## Supplied data
***

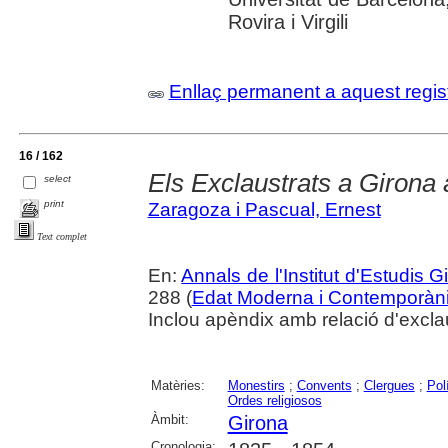
Rovira i Virgili
Enllaç permanent a aquest regis
16 / 162
Els Exclaustrats a Girona 
select
print
Zaragoza i Pascual, Ernest
Text complet
En:
Annals de l'Institut d'Estudis G
288 (
Edat Moderna i Contemporàn
Inclou apèndix amb relació d'exclau
Matèries:
Monestirs
;
Convents
;
Clergues
;
Polí
Ordes religiosos
Àmbit:
Girona
Cronologia:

***

## Task objective
Every entry should come back exactly as written, only without images.

## Task response
Rovira i Virgili
Enllaç permanent a aquest regis
16 / 162
Els Exclaustrats a Girona 
select
print
Zaragoza i Pascual, Ernest
Text complet
En:
Annals de l'Institut d'Estudis G
288 (
Edat Moderna i Contemporàn
Inclou apèndix amb relació d'exclau
Matèries:
Monestirs
;
Convents
;
Clergues
;
Polí
Ordes religiosos
Àmbit:
Girona
Cronologia:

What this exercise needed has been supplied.